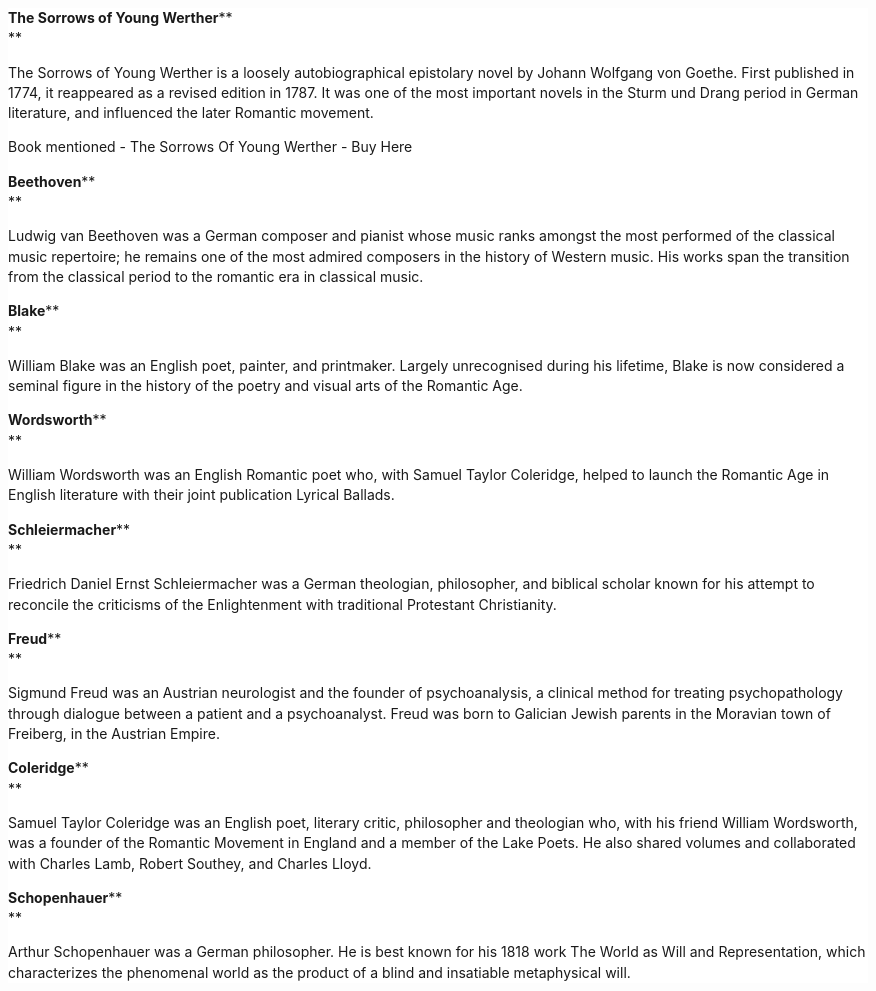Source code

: **The Sorrows of Young Werther****  
**

The Sorrows of Young Werther is a loosely autobiographical epistolary novel by Johann Wolfgang von Goethe. First published in 1774, it reappeared as a revised edition in 1787. It was one of the most important novels in the Sturm und Drang period in German literature, and influenced the later Romantic movement.  

Book mentioned - The Sorrows Of Young Werther - Buy Here

**Beethoven****  
**

Ludwig van Beethoven was a German composer and pianist whose music ranks amongst the most performed of the classical music repertoire; he remains one of the most admired composers in the history of Western music. His works span the transition from the classical period to the romantic era in classical music.

**Blake****  
**

William Blake was an English poet, painter, and printmaker. Largely unrecognised during his lifetime, Blake is now considered a seminal figure in the history of the poetry and visual arts of the Romantic Age.

**Wordsworth****  
**

William Wordsworth was an English Romantic poet who, with Samuel Taylor Coleridge, helped to launch the Romantic Age in English literature with their joint publication Lyrical Ballads.

**Schleiermacher****  
**

Friedrich Daniel Ernst Schleiermacher was a German theologian, philosopher, and biblical scholar known for his attempt to reconcile the criticisms of the Enlightenment with traditional Protestant Christianity.

**Freud****  
**

Sigmund Freud was an Austrian neurologist and the founder of psychoanalysis, a clinical method for treating psychopathology through dialogue between a patient and a psychoanalyst. Freud was born to Galician Jewish parents in the Moravian town of Freiberg, in the Austrian Empire.

**Coleridge****  
**

Samuel Taylor Coleridge was an English poet, literary critic, philosopher and theologian who, with his friend William Wordsworth, was a founder of the Romantic Movement in England and a member of the Lake Poets. He also shared volumes and collaborated with Charles Lamb, Robert Southey, and Charles Lloyd.

**Schopenhauer****  
**

Arthur Schopenhauer was a German philosopher. He is best known for his 1818 work The World as Will and Representation, which characterizes the phenomenal world as the product of a blind and insatiable metaphysical will.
##########
**WHAT TO WORK ON:**
Nothing but a number should be given: the tally of lines in the listing that contain "Schleiermacher".

**OUTPUT FOR THIS TASK:**
2